John Nottingham Opens A World Of Athletic Opportunity To Children With Cystic Fibrosis

Children with Cystic Fibrosis oftentimes face adversity in the world of physical activity and athleticism. The nature of the disease makes it seemingly very difficult to participate in and enjoy certain activities. However, Master John Nottingham, the founder of USA Martial Arts School in Phoenix, Arizona, has learned that the type of martial arts that he teaches at his school can have a lot of positive benefits for children who are living with Cystic Fibrosis.

Cystic Fibrosis, or CF, is a genetic disease that affects the blood, and the body’s ability to digest food from enzymes. This, in turn, causes mucus to build up in the lungs, making it difficult to breathe at times. Children living with CF often have to fight a daily battle with hospital appointments, therapies, medications, and breathing treatments, so one may wonder, “How can children living with CF participate in sports?”

With the help of Nottingham, one young teen with CF, Sean, has experienced many of the positive benefits that martial arts has to offer, while also earning his second degree junior black belt.

According to Nottingham, one of the primary benefits of martial arts that “we teach breathing techniques. In particular, in our brand of martial arts, we incorporate yoga-style breathing. So deep belly breath, drawing the breath deep down into the lower two-thirds of the lungs.” With these types of exercises being taught and practiced in classes, Sean’s mother has reported significant improvements in her son’s condition. As he worked on expanding his lungs, he became stronger, and even more resilient to infection, which is very important because people living with CF are often more susceptible to infection.

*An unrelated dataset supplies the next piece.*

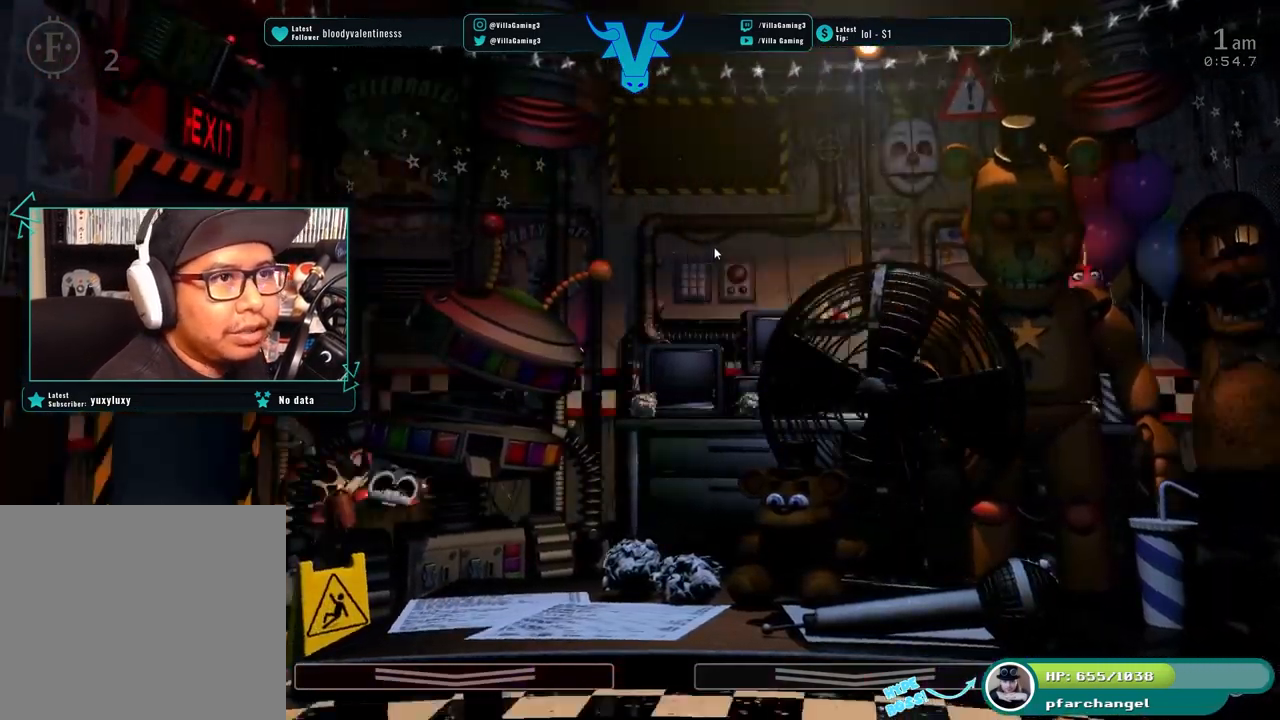
Gameplay with keyboard; each line is a JSON object with the keys held at the frame after it. "events" lists presses ("down") and releases ("up") of "1", "2", "3", "4", "5", "6", "a", "d", "f", "l", "o", "return", "s", "space", "w", "x" and "z" between this image and that frame as [ms after this image, input, new state], when the widget could be followed in between. No other keys are recorded. Mouse input is not recorded. Not read: c.
{"keys": [], "events": []}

In addition to breathing exercises, Nottingham also notes that during his martial arts classes, he and his students focus a lot of their time and energy on establishing healthy eating and living habits such as hydration, healthy food choices, and “developing a philosophy for life and habits in eating that are going to contribute to a stronger, healthier mind and body” says Nottingham. He and he students also regularly swap and share recipes with one another.

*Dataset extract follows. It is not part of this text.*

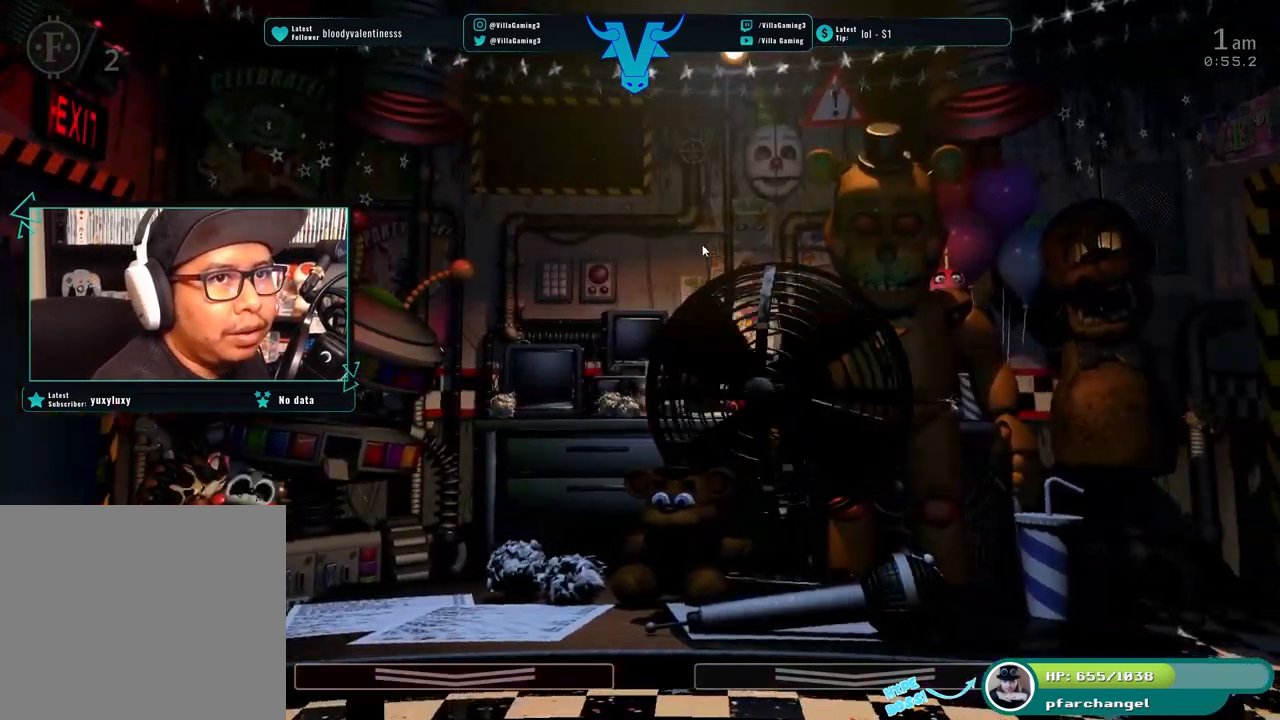
{"keys": [], "events": []}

Another important aspect to martial arts that has helped Sean in dealing with his CF is that there have been activities incorporated into the martial arts program that highlight his improvements.  Nottingham integrated a blow gun tournament to showcase the improvements in his lung capacity. However, while the blow gun tournament does allow Sean to showcase his abilities, he is not treated as “different” because of his disease.

“We don’t treat him necessarily differently.  He has a disease, but the disease doesn’t have him, and I wanted him to have that break, that rest where he can come in and it’s a safe haven, where he feels substantial and strong and there’s a place where he has an outlet to just be the best version of Sean that he can possibly be,” says Nottingham.

To parents with children living with CF looking for activities for their child to participate in, Nottingham suggests helping children discover their interests and what inspires them. He also suggests choosing an activity that is challenging not only physically, but mentally challenging as well.